There are three principal reasons why vehicle miles traveled per capita is a far superior metric for environmental analysis:

  1. High VMT is correlated with bad environmental outcomes. VMT is directly correlated with a variety of widely recognized negative environmental impacts, including greenhouse gas emissions and habitat-spoiling sprawl. Whether or not a portion of the vehicles draw energy from non-fossil fuels, the latter will continue to be true.
  2. It puts the vehicle trips a project generates in appropriate context. VMT captures the extent to which the car travel a project generates will affect environmental outcomes in a broader region, rather than focusing on intersections within a small radius of the project.
  3. It’s cheaper to calculate and relies on fewer assumptions. VMT is already calculated when we use travel models. And it can be estimated with a variety of cheap and easy-to-use sketch planning tools. While these calculations still rely on imperfect models, they avoid pouring one set of inexact results into another imperfect model, as LOS does.

Of course, cities are not required to only use VMT, nor are they required to use VMT at all.
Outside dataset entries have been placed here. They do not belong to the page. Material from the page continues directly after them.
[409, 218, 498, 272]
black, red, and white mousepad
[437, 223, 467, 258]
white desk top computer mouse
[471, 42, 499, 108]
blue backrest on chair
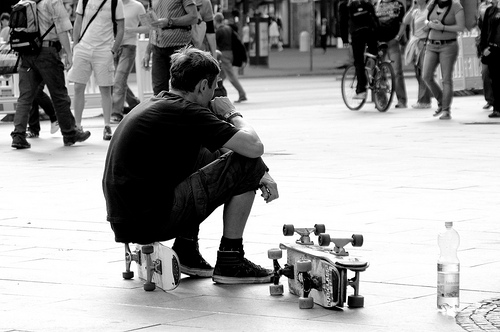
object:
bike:
[341, 40, 398, 113]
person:
[337, 0, 385, 95]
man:
[102, 45, 278, 288]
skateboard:
[121, 240, 181, 292]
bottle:
[434, 218, 464, 318]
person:
[6, 0, 90, 149]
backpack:
[5, 0, 56, 57]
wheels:
[350, 233, 365, 247]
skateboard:
[278, 223, 372, 269]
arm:
[194, 102, 264, 158]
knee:
[229, 147, 264, 181]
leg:
[177, 150, 262, 241]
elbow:
[245, 136, 264, 159]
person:
[62, 0, 126, 141]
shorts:
[64, 50, 117, 88]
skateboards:
[266, 249, 365, 312]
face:
[168, 46, 222, 107]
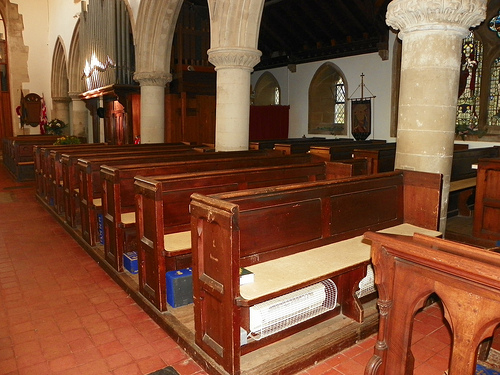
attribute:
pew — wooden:
[191, 166, 411, 355]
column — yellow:
[206, 1, 263, 151]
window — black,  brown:
[308, 61, 349, 141]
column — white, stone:
[391, 30, 473, 238]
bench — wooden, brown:
[3, 128, 497, 368]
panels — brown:
[223, 169, 405, 267]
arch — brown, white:
[250, 77, 285, 106]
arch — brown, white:
[310, 63, 343, 135]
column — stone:
[382, 2, 489, 234]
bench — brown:
[99, 144, 336, 274]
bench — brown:
[32, 142, 132, 202]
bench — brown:
[46, 150, 220, 215]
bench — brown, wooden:
[341, 139, 385, 178]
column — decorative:
[380, 1, 463, 239]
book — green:
[227, 263, 258, 296]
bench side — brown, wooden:
[37, 145, 49, 202]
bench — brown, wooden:
[181, 162, 449, 364]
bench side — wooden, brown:
[324, 162, 349, 180]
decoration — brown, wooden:
[356, 223, 498, 371]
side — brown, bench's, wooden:
[190, 192, 241, 374]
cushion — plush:
[230, 224, 442, 300]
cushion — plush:
[148, 222, 197, 251]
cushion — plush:
[117, 208, 137, 221]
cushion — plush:
[91, 194, 104, 209]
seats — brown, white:
[29, 136, 496, 374]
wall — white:
[255, 42, 395, 138]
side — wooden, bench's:
[188, 193, 238, 367]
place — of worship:
[16, 67, 423, 302]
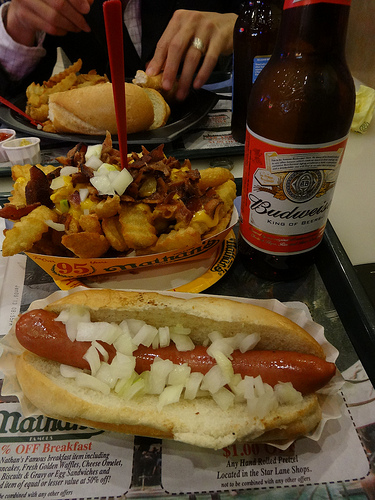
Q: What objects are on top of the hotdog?
A: Onions.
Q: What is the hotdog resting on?
A: Bun.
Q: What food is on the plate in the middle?
A: Fries.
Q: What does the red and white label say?
A: Budweiser.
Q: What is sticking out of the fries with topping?
A: Red utensil.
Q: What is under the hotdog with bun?
A: Newspaper.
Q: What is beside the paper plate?
A: Bottle of beer.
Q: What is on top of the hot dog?
A: Onions.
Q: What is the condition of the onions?
A: Diced.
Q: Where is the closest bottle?
A: Right of the fries.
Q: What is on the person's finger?
A: Ring.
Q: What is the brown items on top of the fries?
A: Bacon.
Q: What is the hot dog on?
A: A bun.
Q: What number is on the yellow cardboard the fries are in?
A: 95.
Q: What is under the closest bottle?
A: Tray.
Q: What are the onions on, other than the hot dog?
A: Fries.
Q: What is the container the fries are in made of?
A: Cardboard.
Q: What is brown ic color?
A: The bottle of beer.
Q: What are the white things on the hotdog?
A: They are onions.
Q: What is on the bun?
A: A hotdog.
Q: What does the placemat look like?
A: The placemat looks like coupons.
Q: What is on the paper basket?
A: Brown french fries.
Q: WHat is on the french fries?
A: There are onions on the french fries.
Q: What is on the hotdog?
A: There are onions on the hot dog.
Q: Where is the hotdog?
A: The hot dog is on a bun.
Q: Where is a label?
A: On a bottle.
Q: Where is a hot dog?
A: In a bun.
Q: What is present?
A: Food.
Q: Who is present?
A: A person.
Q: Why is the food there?
A: To be eaten.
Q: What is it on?
A: A table.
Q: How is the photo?
A: Clear.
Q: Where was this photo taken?
A: At a restaurant.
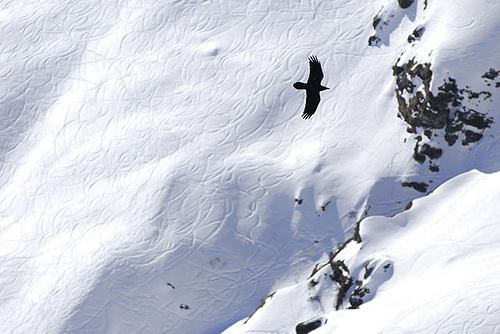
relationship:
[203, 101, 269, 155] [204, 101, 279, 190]
lines are in snow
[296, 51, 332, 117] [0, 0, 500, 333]
bird in landscape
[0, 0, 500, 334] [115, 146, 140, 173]
snow has a swirl pattern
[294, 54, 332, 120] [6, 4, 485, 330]
bird flying over mountain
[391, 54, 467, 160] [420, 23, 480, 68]
rock portions poking out of snow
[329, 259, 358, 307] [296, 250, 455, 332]
rocks peeking through snow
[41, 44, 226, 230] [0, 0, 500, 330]
snow covering mountain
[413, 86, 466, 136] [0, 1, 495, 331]
spot of moutain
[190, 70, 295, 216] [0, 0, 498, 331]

The state leaves cities significant latitude to define local environmental impact criteria and analysis procedures, and cities should take this opportunity to consider not only what types of transportation outcomes they want to measure under CEQA, but how they might change their transportation impact analysis processes more broadly.

The cities that have updated their transportation analysis procedures to date have done just that. Pasadena, which implemented new guidelines in November 2014, requires that projects analyze five different metrics under CEQA. San Francisco, which updated its CEQA guidelines in March, has tied that update to changes in the transportation impact fee program it passed last year and to a new transportation demand management ordinance that the Board of Supervisors will consider in the coming months.

The wide latitude may be daunting to some cities. But it holds the potential to allow cities to avoid the misalignment between visionary planning goals and development reality that San Jose and so many other California cities have faced for years.

 

Joshua Karlin-Resnick is a transportation planner at Nelson\Nygaard where he specializes in understanding the impact of development on the transportation system.